§ Alıştırma gereksinimleri:
Kafesoğlu'nun anılmasını anlatan habere göre, vefatının 35. yılındaki saygı programını hangi kurum düzenledi?

|

İz bırakan ilim adamı: Kafesoğlu

Türk tarihi alanındaki çalışmalarıyla özel bir konuma sahip olan Prof. Dr. İbrahim Kafesoğlu, aramızdan ayrılışının 35. yılında anıldı. Kafesoğlu’nun çeyrek asırlık öğrencisi Gülçin Çandarlıoğlu, “Emekli olmasına rağmen fakülteye gelirdi. Hep öğrencisi kaldım. Çalışmayı hiç bırakmadı. Biz de onu örnek aldık. İz bırakan bir alimdi” diyor.

İlker Nuri Öztürk
04:00 - 15/12/2019 Pazar
Güncelleme: 21:57 - 14/12/2019 Cumartesi
Yeni Şafak
Prof. Dr. İbrahim Kafesoğlu
Prof. Dr. İbrahim Kafesoğlu

Tarihçi, Türkolog ve fikir adamı Prof. Dr. İbrahim Kafesoğlu vefatının 35. yılında ailesi, öğrencileri ve sevenlerinin katıldığı bir saygı programında anıldı. İstanbul Üniversitesi Edebiyat Fakültesi tarafından düzenlenen etkinlikte konuştuğumuz Kafesoğlu’nun çeyrek asırlık öğrencisi Gülçin Çandarlıoğlu, hocası hakkında şunları söylüyor: “Türkiyat araştırmalarındaki ilk buluşlarına şahitlik ettik. Onu randevulu olarak tez danışmanlığında görürdük. Onun dışında hep kütüphanedeydi. Bir şey lazım olduğunda biz giderdik, sorardık. Lüzümsuz lafla vakit kaybetmekten hoşlanmazdı. Emekli olmasına rağmen fakülteye gelirdi. Hep onun öğrencisi kaldım. Çalışmayı hiç bırakmadı. Biz de onu örnek aldık. İz bırakan bir alimdi.”

§ Verilen bilgiler:
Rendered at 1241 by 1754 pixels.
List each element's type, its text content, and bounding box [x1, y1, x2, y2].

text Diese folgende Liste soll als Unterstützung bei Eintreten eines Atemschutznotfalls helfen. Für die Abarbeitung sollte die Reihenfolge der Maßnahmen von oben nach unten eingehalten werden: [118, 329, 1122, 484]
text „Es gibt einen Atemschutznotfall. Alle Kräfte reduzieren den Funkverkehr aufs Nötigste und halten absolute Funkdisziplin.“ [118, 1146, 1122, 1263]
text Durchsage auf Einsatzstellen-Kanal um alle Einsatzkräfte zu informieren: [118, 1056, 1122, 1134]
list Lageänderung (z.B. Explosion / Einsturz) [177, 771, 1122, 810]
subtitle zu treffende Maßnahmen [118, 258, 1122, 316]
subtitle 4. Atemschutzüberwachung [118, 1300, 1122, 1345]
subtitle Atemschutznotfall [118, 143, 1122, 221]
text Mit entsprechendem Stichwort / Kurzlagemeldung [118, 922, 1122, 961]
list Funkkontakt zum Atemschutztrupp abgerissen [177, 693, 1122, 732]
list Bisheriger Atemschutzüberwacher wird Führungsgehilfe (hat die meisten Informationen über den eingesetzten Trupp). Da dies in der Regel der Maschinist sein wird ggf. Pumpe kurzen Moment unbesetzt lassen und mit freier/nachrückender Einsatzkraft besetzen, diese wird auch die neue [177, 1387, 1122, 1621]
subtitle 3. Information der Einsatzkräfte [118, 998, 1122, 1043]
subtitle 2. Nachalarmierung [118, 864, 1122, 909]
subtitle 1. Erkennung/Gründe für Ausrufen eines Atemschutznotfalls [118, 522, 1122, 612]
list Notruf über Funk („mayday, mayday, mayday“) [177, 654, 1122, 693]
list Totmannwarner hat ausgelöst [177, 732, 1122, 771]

§ Tamamlanan alıştırma:
İstanbul Üniversitesi Edebiyat Fakültesi.